*EXERCISE REQUIREMENTS:*
State, as one number, how many lines in these records hold "小区景观水是小区居民生活的重要组成部分".

____

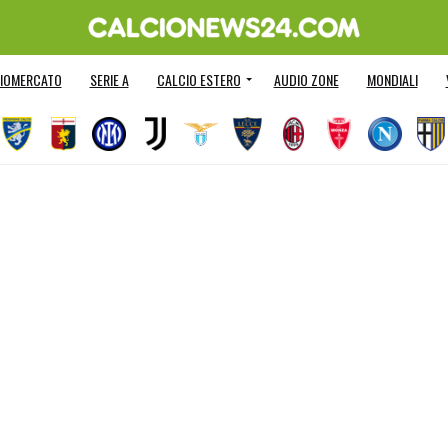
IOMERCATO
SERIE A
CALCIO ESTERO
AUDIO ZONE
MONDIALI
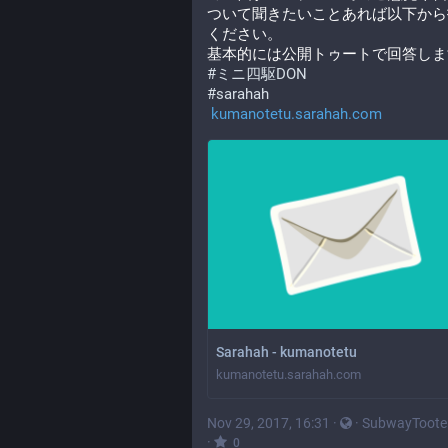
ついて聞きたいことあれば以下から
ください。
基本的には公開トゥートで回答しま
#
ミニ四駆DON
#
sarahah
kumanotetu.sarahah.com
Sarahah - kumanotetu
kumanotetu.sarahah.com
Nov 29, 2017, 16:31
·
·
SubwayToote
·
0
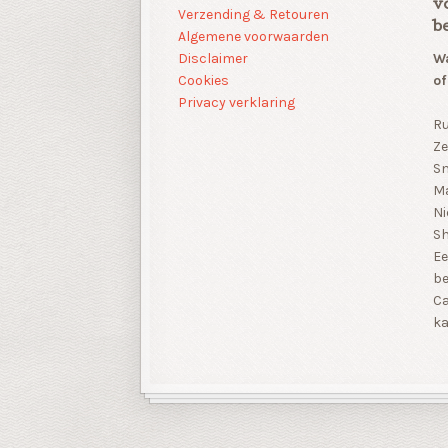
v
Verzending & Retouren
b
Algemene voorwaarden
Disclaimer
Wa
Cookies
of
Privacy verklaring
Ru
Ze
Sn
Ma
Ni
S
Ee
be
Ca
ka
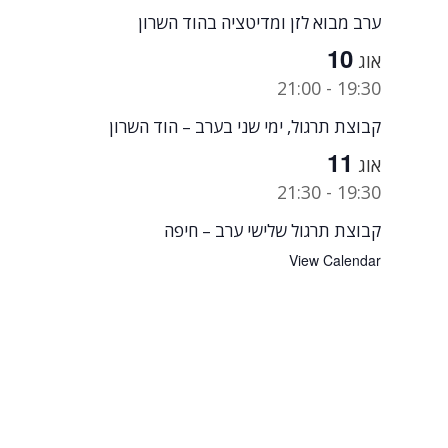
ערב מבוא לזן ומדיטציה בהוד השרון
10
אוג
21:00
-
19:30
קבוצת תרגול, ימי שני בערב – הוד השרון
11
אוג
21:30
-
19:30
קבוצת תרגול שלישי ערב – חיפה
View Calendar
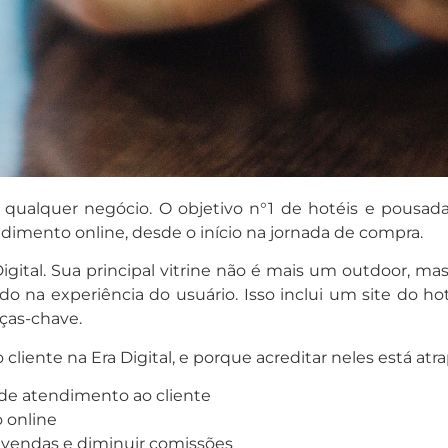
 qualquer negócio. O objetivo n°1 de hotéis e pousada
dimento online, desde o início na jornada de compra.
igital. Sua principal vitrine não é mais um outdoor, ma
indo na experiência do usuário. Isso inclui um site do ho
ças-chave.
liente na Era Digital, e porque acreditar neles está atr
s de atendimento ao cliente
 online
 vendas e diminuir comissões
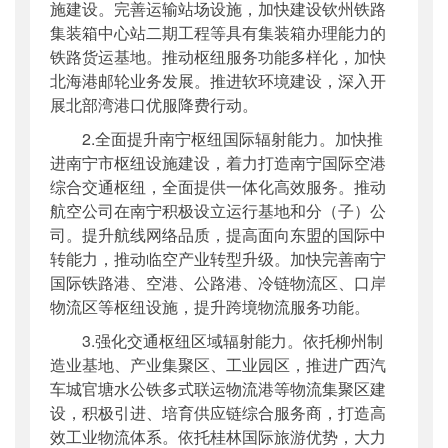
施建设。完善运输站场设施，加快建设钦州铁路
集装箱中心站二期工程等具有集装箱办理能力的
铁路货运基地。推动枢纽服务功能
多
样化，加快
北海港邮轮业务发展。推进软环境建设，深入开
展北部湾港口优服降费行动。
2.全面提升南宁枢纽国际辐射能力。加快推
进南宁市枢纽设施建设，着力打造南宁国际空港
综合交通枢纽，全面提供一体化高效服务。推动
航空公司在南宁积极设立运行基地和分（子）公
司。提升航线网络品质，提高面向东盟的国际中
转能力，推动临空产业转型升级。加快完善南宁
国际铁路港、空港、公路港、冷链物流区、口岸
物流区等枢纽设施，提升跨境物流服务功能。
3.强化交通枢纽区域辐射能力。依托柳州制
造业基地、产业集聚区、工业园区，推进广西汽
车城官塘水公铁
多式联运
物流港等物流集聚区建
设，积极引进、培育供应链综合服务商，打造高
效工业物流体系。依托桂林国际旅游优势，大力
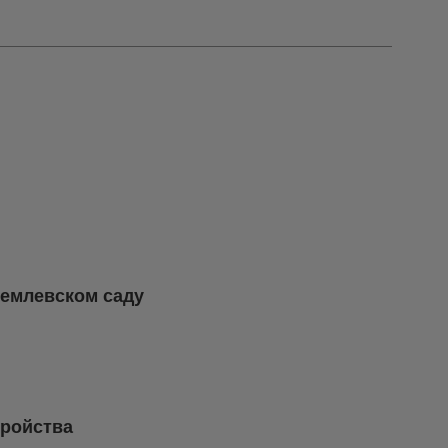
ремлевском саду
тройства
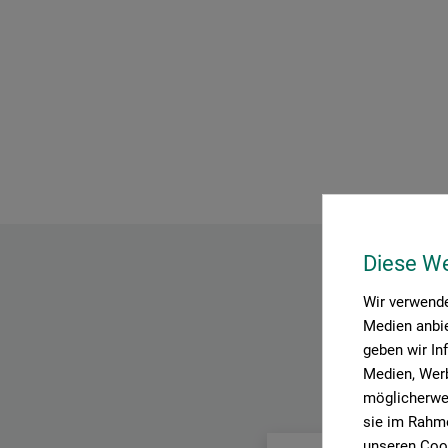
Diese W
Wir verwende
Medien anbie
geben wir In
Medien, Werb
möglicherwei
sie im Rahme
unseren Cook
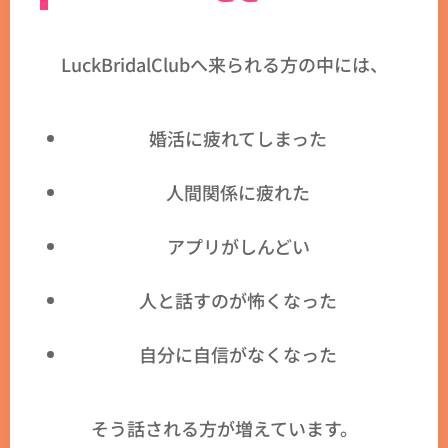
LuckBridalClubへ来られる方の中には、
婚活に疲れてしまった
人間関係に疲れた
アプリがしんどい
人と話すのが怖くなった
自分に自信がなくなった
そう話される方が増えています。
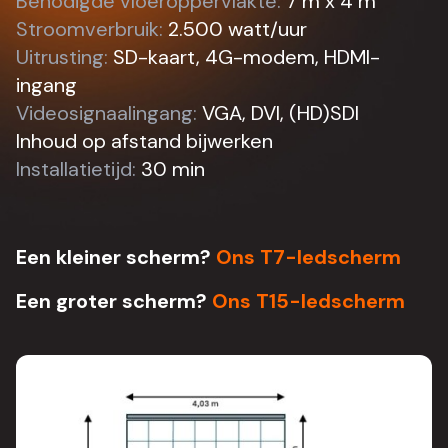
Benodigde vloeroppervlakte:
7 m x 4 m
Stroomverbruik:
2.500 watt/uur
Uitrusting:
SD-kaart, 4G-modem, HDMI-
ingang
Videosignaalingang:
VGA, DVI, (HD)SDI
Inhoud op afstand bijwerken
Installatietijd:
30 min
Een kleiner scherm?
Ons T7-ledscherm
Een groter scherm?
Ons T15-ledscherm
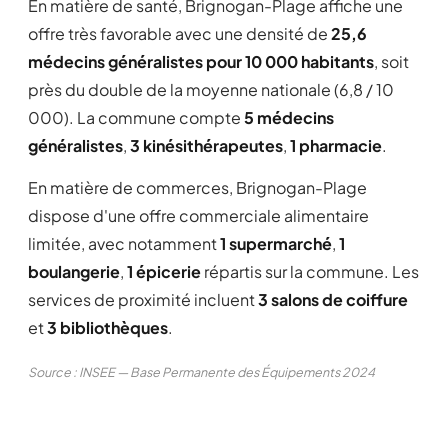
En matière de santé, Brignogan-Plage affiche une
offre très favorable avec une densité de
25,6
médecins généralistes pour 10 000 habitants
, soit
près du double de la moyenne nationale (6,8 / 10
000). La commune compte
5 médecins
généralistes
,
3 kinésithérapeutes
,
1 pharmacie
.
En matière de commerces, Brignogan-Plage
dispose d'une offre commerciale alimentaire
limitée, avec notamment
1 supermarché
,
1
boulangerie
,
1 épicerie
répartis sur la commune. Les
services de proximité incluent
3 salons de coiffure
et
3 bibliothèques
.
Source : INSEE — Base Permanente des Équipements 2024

____

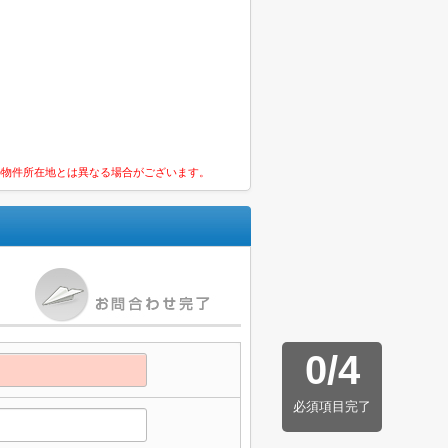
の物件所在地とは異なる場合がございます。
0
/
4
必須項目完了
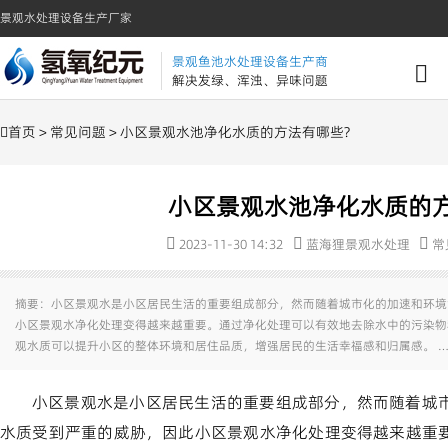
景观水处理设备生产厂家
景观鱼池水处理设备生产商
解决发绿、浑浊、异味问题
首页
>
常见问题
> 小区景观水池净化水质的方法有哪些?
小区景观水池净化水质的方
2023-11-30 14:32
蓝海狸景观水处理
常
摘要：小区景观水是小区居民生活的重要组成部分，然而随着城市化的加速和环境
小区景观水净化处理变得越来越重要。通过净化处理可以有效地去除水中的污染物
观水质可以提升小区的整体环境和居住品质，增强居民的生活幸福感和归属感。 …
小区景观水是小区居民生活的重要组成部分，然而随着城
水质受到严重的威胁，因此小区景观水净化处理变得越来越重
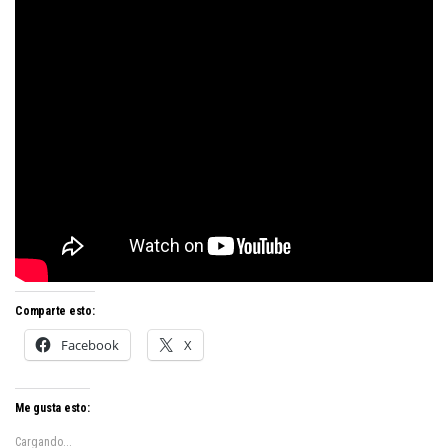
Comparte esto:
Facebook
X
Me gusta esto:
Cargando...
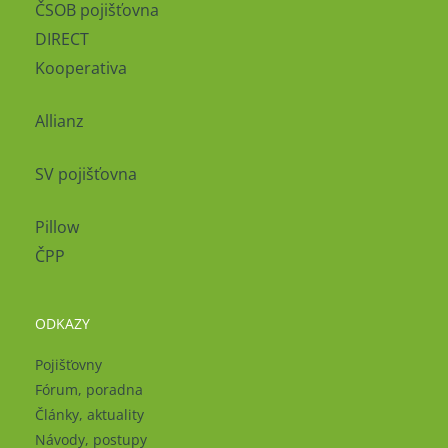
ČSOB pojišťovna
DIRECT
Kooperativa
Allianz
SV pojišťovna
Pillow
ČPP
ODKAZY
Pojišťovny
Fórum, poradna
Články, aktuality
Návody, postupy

____

*EXPECTED ANSWER:*
2